Man arrested in Putney Bridge push case after nine-year probe
A man was arrested in west London in the Putney Pusher case, nearly nine years after a woman was shoved into a bus lane on Putney Bridge and escaped a bus.

A man was arrested in west London nearly nine years after one of London’s most notorious stranger-assault cases put a woman in the path of a double-decker bus on Putney Bridge. The 44-year-old remained in police custody as investigators treated the arrest as a significant line of inquiry in a case that had long tested public patience and police persistence.
The attack happened on May 4, 2017, when a 33-year-old woman was sent tumbling into the bus lane on Putney Bridge in west London. A Number 430 bus was bearing down on her, but the driver swerved in time, preventing what could have been a fatal collision. She escaped uninjured, a fact that has kept the case alive in public memory as much as the extraordinary CCTV footage that followed.

That footage, released by the Metropolitan Police shortly after the incident, went viral and turned the episode into the widely known Putney Pusher case. Police launched an appeal in 2017 and pursued multiple lines of inquiry, interviewing 50 men during the original investigation. Three suspects were arrested at the time, including an American investment banker who was later ruled out because he was in the United States when the incident occurred.
Even so, the trail went cold. The Metropolitan Police closed the original case in June 2018 after exhausting leads, despite the scale of the early inquiry and the public visibility created by the video evidence. One man arrested in 2017 was later eliminated from the investigation, underscoring how difficult it was to separate suspicion from proof in a case built around a brief street encounter captured on camera.
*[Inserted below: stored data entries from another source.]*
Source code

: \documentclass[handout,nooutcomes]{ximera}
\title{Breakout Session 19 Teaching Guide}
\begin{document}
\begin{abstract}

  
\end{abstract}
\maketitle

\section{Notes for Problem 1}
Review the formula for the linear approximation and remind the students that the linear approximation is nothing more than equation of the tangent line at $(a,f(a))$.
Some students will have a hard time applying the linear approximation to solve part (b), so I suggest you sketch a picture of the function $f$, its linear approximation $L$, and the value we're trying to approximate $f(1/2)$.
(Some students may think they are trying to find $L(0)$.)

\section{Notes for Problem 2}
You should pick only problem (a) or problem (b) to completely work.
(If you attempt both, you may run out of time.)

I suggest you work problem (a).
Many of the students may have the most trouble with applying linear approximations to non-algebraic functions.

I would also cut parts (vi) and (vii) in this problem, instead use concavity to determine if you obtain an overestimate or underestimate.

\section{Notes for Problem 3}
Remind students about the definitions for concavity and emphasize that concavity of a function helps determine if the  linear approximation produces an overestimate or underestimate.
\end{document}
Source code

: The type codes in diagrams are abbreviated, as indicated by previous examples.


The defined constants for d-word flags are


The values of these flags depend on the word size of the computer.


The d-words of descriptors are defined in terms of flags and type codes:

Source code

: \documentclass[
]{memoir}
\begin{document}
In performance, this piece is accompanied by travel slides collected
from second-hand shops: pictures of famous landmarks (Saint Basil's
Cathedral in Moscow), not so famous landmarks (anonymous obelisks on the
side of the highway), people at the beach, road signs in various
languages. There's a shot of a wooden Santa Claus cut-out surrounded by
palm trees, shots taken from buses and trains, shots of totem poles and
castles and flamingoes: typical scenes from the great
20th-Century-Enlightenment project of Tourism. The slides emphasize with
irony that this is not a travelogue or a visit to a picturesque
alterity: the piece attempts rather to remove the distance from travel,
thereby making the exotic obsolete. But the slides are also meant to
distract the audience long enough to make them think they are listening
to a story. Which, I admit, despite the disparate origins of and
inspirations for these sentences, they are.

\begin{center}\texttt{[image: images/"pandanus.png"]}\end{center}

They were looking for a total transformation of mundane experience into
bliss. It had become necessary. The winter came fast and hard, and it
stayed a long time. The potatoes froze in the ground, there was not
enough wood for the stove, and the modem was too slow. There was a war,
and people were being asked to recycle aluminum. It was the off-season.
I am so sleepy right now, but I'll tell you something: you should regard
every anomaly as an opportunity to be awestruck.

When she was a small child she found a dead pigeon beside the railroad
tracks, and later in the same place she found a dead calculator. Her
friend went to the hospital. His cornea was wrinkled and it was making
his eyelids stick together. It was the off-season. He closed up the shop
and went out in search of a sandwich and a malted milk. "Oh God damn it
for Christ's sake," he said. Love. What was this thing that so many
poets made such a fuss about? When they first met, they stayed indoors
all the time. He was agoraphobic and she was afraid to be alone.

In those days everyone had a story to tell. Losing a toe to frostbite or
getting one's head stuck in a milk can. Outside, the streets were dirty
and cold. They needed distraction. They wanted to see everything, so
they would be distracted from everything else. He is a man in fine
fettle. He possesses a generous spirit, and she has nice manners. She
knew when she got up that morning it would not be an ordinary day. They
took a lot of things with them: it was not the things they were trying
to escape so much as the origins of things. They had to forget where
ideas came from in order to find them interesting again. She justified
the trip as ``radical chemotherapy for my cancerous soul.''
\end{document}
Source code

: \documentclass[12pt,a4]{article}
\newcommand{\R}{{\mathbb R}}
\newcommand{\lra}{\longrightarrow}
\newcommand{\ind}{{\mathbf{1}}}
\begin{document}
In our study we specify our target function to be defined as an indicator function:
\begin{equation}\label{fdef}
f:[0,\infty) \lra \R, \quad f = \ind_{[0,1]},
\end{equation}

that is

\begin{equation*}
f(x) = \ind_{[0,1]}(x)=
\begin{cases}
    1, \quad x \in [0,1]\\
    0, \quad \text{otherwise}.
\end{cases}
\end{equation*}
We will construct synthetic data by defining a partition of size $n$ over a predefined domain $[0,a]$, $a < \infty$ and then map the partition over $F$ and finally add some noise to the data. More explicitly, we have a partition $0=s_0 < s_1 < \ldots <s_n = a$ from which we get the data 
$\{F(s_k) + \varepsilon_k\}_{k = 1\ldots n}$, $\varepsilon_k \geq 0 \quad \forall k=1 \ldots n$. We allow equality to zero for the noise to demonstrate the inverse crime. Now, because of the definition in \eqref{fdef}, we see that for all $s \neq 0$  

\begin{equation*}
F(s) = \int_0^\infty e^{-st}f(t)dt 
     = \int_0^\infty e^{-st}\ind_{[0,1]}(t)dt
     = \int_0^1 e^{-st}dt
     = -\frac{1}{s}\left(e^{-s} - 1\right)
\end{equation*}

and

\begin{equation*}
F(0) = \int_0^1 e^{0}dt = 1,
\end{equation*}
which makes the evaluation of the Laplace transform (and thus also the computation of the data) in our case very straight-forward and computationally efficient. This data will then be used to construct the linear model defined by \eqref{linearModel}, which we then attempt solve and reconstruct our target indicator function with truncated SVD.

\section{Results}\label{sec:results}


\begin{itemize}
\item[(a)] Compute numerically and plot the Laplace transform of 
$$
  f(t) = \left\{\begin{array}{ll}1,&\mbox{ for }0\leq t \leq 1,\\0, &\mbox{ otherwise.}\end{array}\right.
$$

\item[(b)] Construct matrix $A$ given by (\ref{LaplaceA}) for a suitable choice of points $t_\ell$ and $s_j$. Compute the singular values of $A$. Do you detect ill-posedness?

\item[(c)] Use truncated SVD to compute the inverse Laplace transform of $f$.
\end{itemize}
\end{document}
The latest arrest showed how long-preserved surveillance footage and cold-case policing can eventually force a breakthrough, even when years pass without a result. It also revived scrutiny of how quickly cases that go viral can still stall once the initial burst of attention fades. For a woman nearly struck on a busy London bridge in full daylight, the arrest marked the first major development in years, and a reminder that delayed justice often depends on evidence never being forgotten.